Terry is allowed to play his video games for 30-minutes after school and for 60-minutes after he has completed his homework. The discriminative stimulus for the target behavior is his mom or dad gently removing the iPad when his game time is up. The operational definition of Terry’s target behavior is: Terry holds onto the iPad, while screaming, “I want to play some more!” He then runs to his bedroom with the iPad and locks his bedroom door.
You know this will be challenging because there are several approaches that could be used, such as response cost, positive punishment, timeout, and extinction. You know how important it is so exhaust all reinforcement strategies first. You are nervous, but you want to prove yourself!
A week has gone by and you are scheduled to meet with your supervisor to go over the behavior intervention plan you designed for Terry. You are ready for this!
Explain your decision-making process with regard to the different options available to address Terry’s behavior.

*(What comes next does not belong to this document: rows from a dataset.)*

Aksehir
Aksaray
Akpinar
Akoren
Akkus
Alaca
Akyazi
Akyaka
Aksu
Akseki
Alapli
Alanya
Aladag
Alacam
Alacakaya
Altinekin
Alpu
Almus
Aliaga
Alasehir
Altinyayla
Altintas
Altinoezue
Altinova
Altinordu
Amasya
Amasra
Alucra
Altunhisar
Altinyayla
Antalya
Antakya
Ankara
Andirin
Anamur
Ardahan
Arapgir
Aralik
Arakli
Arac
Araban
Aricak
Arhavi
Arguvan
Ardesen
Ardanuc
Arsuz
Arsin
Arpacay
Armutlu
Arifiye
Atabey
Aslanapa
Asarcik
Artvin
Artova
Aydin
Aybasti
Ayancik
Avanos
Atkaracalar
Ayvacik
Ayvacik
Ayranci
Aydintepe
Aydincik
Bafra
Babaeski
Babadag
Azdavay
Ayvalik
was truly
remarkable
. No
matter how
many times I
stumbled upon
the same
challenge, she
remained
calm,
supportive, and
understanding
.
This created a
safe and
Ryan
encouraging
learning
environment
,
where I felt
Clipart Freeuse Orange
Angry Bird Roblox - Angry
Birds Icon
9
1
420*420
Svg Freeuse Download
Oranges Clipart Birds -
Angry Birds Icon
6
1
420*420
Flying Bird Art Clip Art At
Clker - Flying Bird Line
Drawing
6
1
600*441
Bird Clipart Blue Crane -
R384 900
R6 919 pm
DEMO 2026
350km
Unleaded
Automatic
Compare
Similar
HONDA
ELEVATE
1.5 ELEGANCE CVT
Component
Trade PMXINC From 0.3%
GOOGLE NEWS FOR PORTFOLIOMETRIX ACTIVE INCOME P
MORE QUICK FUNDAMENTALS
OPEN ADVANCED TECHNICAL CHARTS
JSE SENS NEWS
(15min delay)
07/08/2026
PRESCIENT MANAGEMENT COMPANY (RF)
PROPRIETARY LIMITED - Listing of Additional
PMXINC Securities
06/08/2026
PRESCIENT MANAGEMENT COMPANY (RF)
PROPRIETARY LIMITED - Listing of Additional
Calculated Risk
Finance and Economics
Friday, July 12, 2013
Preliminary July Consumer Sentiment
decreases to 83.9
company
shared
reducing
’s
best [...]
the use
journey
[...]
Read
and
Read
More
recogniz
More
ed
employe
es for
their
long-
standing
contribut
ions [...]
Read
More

Discuss your decision to use a behavior intervention plan (BIP) that includes extinction (Hint: We never implement an extinction program without also teaching an appropriate, alternative behavior and reinforcing it.)
Cover the following in your discussion post for this supervisory meeting (Hint: For your discussion of punishment procedures, refer back to your Unit 5 reading assignments)
Punishment: Discuss the unwanted side effects of punishment, as well as the benefits of punishment. How could positive punishment be used in Terry’s case?
Response Cost: What type of punishment is response cost – negative punishment or positive punishment? What is the procedure for implementing response cost?
Timeout: What type of punishment is timeout? How could timeout be used in Terry’s case?
Extinction: Describe the procedure for implementing extinction. Discuss “extinction bursts” and “spontaneous recovery.”
Summarize the intervention strategies that will be recommended for Terry’s target behavior.